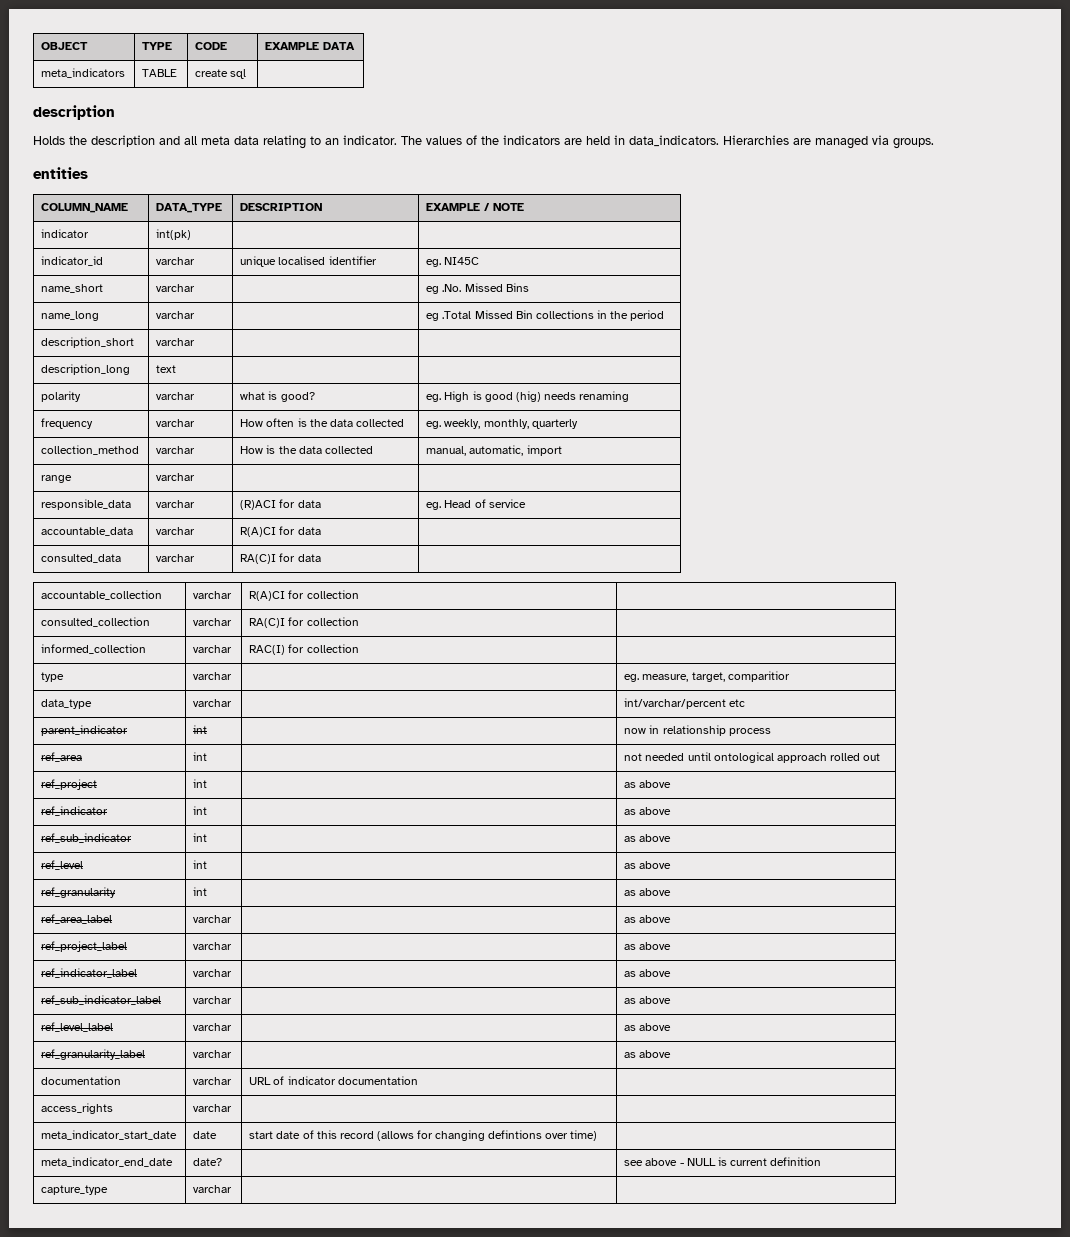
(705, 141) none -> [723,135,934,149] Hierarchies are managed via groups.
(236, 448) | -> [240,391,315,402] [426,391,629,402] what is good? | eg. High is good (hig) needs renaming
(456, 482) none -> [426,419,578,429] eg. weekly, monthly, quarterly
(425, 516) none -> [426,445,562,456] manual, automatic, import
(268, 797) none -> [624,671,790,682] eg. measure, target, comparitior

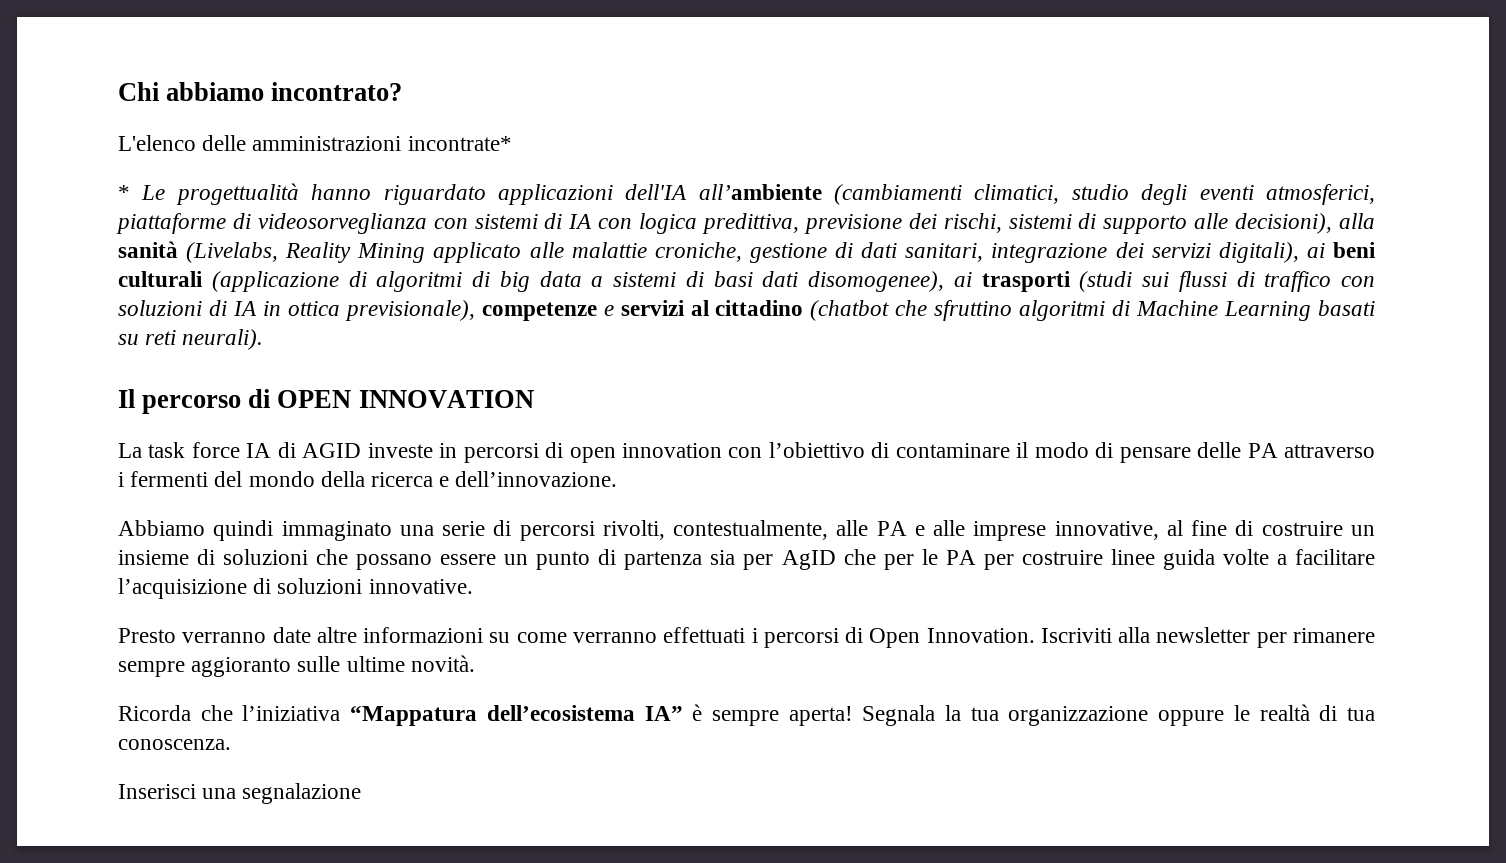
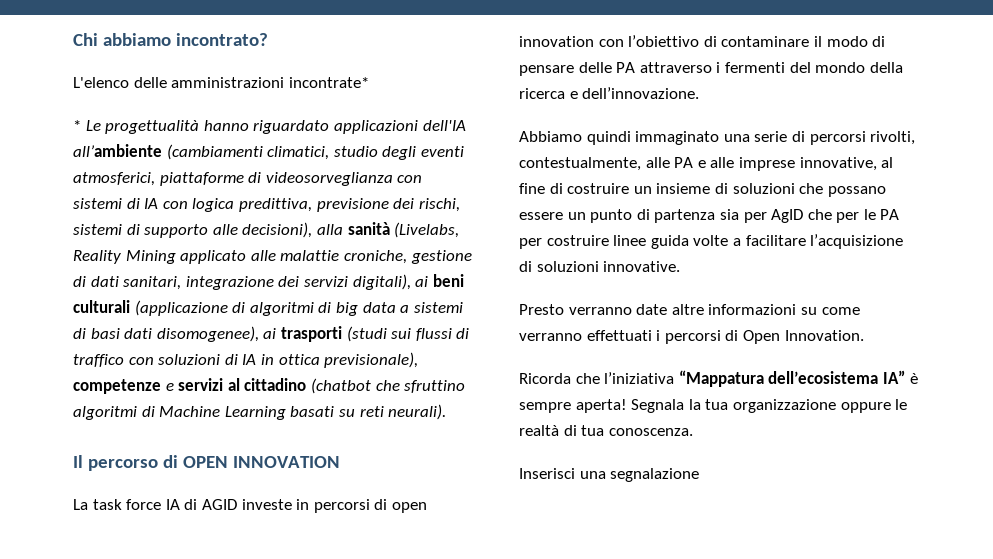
[1040,627,1376,648] [118,655,475,677] Iscriviti alla newsletter per rimanere sempre aggioranto sulle ultime novità. -> (864, 335) none

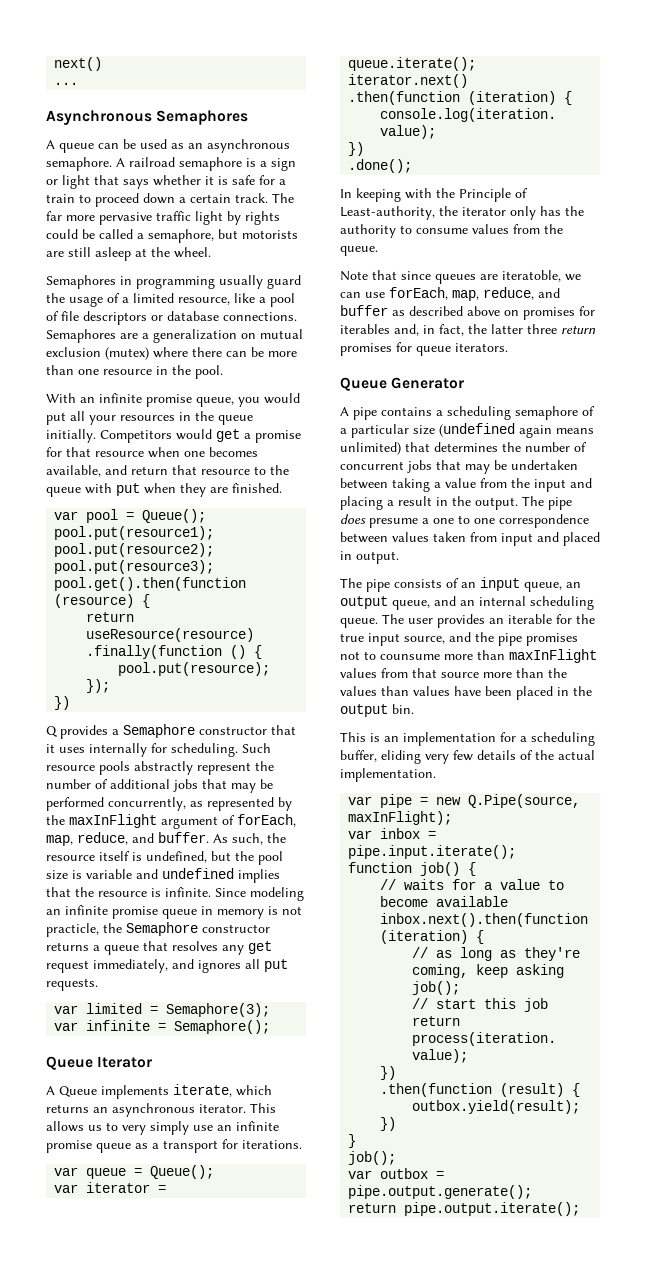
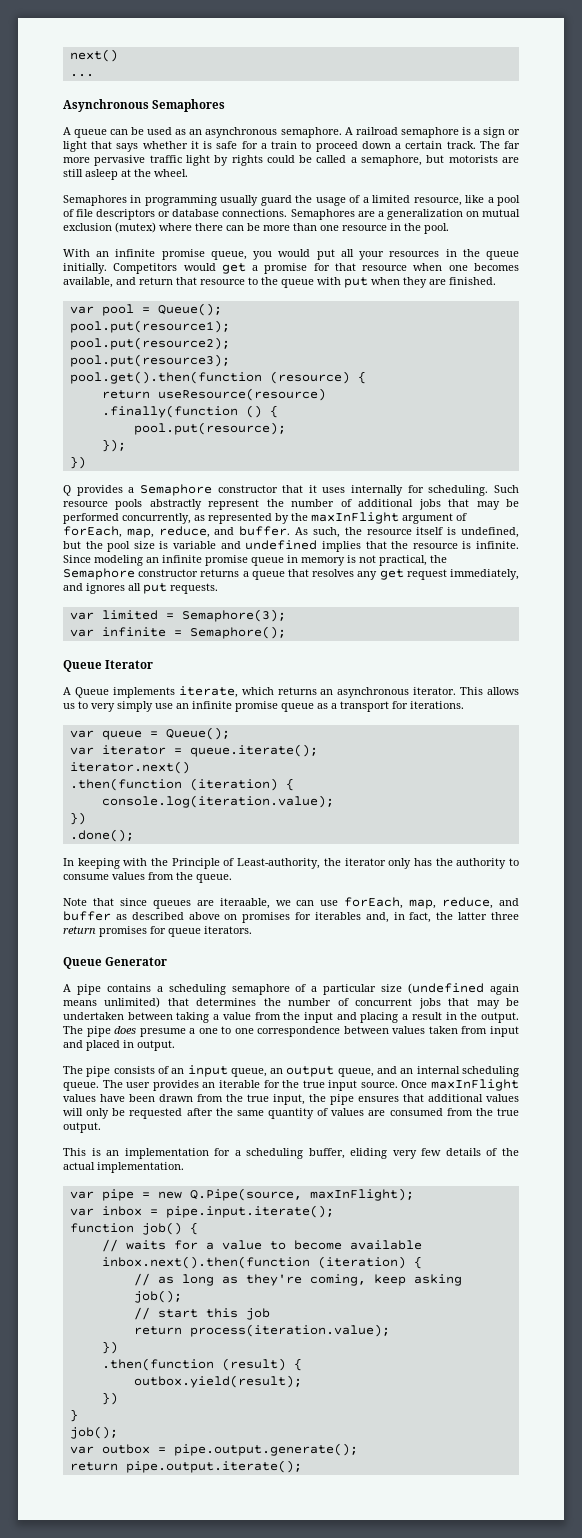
[46,923,99,937] practicle, -> [379,555,427,566] practical,
[502,270,561,282] iteratoble, -> [219,898,270,909] iteraable,
[404,632,578,646] [340,649,597,663] [340,668,567,678] [340,686,592,700] [340,704,414,717] source, and the pipe promises not to counsume more than maxInFlight values from that source more than the values than values have been placed in the output bin. -> [360,1079,519,1091] [63,1094,519,1105] [63,1108,520,1119] [63,1122,101,1133] source. Once maxInFlight values have been drawn from the true input, the pipe ensures that additional values will only be requested after the same quantity of values are consumed from the true output.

◇ ◇ ◇ ◇ ◇

**What is being asked:**
The full data, repeated exactly and stripped of its pictures, is the expected answer.

**Written response:**
(705, 141) none -> [723,135,934,149] Hierarchies are managed via groups.
(236, 448) | -> [240,391,315,402] [426,391,629,402] what is good? | eg. High is good (hig) needs renaming
(456, 482) none -> [426,419,578,429] eg. weekly, monthly, quarterly
(425, 516) none -> [426,445,562,456] manual, automatic, import
(268, 797) none -> [624,671,790,682] eg. measure, target, comparitior

[1040,627,1376,648] [118,655,475,677] Iscriviti alla newsletter per rimanere sempre aggioranto sulle ultime novità. -> (864, 335) none

[46,923,99,937] practicle, -> [379,555,427,566] practical,
[502,270,561,282] iteratoble, -> [219,898,270,909] iteraable,
[404,632,578,646] [340,649,597,663] [340,668,567,678] [340,686,592,700] [340,704,414,717] source, and the pipe promises not to counsume more than maxInFlight values from that source more than the values than values have been placed in the output bin. -> [360,1079,519,1091] [63,1094,519,1105] [63,1108,520,1119] [63,1122,101,1133] source. Once maxInFlight values have been drawn from the true input, the pipe ensures that additional values will only be requested after the same quantity of values are consumed from the true output.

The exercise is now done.